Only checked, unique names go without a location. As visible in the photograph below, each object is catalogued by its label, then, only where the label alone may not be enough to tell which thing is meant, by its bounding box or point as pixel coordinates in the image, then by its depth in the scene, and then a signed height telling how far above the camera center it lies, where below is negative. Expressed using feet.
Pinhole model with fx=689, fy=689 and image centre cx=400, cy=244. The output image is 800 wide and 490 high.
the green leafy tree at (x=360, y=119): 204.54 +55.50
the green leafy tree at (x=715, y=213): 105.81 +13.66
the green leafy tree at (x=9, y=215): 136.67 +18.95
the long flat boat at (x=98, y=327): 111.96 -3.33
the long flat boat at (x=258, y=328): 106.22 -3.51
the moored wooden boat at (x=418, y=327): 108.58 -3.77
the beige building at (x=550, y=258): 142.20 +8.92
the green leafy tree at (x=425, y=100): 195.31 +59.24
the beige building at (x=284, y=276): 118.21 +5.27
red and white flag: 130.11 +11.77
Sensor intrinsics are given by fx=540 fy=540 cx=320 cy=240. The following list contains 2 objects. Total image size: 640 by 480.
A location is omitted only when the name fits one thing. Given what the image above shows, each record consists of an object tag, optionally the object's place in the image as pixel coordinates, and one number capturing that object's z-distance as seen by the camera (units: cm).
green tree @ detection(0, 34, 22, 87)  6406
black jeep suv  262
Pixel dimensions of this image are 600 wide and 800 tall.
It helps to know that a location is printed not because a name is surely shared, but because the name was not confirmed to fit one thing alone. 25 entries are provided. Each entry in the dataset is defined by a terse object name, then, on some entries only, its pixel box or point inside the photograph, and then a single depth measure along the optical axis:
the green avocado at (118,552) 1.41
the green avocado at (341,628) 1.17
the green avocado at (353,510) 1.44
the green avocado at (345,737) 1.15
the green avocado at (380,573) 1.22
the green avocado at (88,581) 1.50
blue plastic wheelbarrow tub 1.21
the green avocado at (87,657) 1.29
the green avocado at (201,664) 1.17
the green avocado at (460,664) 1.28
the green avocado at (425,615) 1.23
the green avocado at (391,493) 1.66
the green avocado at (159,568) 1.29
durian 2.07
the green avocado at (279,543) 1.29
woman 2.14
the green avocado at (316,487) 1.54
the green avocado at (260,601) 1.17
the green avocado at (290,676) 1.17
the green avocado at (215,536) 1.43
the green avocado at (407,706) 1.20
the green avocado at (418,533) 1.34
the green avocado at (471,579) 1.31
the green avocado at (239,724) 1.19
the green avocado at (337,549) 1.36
★ ★ ★ ★
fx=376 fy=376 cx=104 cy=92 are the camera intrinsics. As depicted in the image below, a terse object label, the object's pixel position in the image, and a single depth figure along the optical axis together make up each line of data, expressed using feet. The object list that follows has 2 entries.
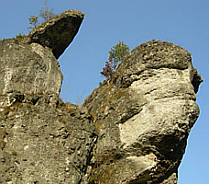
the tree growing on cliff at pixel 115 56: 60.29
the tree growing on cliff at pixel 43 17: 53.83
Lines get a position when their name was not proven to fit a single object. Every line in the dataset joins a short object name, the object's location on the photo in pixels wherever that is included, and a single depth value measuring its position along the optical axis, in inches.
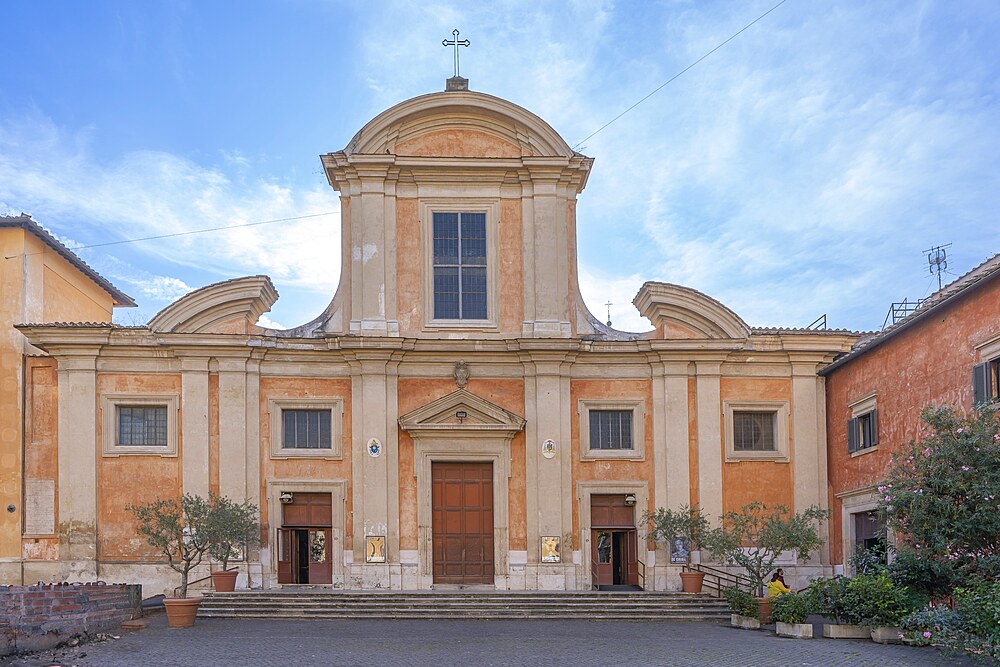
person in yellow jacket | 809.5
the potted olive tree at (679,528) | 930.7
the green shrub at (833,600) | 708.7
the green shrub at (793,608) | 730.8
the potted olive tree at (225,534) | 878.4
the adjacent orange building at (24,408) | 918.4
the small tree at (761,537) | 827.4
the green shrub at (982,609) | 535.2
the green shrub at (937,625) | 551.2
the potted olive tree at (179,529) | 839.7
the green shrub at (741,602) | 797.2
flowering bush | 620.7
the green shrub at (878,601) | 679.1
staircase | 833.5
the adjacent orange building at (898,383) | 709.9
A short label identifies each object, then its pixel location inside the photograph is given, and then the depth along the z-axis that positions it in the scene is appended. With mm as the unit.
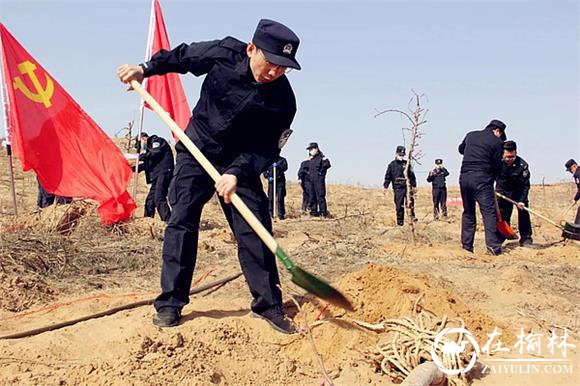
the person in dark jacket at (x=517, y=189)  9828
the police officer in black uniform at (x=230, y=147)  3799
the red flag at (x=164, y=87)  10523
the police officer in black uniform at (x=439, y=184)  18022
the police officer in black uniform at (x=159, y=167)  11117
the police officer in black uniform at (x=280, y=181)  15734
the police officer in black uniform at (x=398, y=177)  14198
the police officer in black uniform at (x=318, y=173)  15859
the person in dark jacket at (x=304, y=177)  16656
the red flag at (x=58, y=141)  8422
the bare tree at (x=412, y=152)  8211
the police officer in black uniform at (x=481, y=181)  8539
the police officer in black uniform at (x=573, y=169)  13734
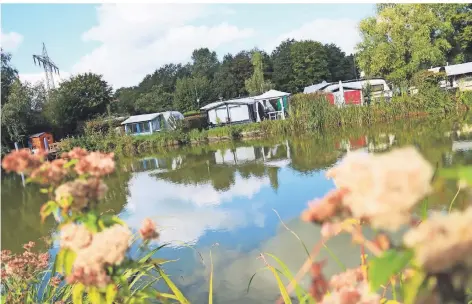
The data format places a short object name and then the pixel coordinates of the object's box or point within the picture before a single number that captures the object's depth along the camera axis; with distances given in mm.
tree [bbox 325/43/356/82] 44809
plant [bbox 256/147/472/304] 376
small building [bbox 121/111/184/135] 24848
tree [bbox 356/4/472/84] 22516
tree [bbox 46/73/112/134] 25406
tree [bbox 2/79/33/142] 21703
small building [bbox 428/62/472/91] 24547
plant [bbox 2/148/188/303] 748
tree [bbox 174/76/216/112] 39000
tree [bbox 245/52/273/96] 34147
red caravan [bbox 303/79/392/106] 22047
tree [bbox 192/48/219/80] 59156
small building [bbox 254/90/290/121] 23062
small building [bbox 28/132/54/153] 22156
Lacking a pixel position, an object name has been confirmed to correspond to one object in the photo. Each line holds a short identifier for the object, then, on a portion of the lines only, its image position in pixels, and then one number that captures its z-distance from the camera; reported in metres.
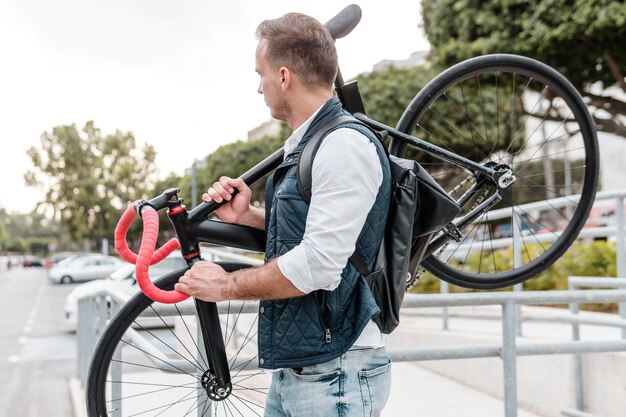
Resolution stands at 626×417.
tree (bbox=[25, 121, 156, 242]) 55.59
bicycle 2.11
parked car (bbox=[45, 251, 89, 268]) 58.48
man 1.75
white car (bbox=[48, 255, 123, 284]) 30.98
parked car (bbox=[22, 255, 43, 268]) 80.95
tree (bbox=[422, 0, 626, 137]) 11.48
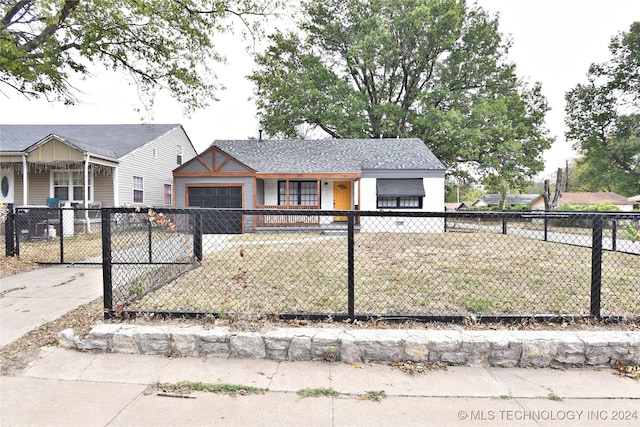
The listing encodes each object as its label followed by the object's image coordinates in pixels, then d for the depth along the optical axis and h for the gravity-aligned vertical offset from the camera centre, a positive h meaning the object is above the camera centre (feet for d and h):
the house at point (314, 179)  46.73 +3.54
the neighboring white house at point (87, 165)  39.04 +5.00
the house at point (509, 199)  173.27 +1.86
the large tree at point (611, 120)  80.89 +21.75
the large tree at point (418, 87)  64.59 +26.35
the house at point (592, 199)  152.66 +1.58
★ ★ ★ ★
- **WORK REQUIRED**
Using the records above, write out exactly the lines between the one holding "the green avocado at (88,581) 1.50" and the one holding "the green avocado at (337,549) 1.36", inclusive; leave everything else out.

- **RESULT OF THE TASK**
the green avocado at (88,581) 1.50
blue plastic wheelbarrow tub 1.21
the green avocado at (87,657) 1.29
the green avocado at (201,664) 1.17
the green avocado at (460,664) 1.28
the green avocado at (425,615) 1.23
the green avocado at (391,493) 1.66
the green avocado at (159,568) 1.29
durian 2.07
the green avocado at (279,543) 1.29
woman 2.14
the green avocado at (316,487) 1.54
the green avocado at (260,601) 1.17
the green avocado at (290,676) 1.17
the green avocado at (215,536) 1.43
the green avocado at (407,706) 1.20
the green avocado at (418,533) 1.34
the green avocado at (471,579) 1.31
the green avocado at (239,724) 1.19
the green avocado at (337,549) 1.36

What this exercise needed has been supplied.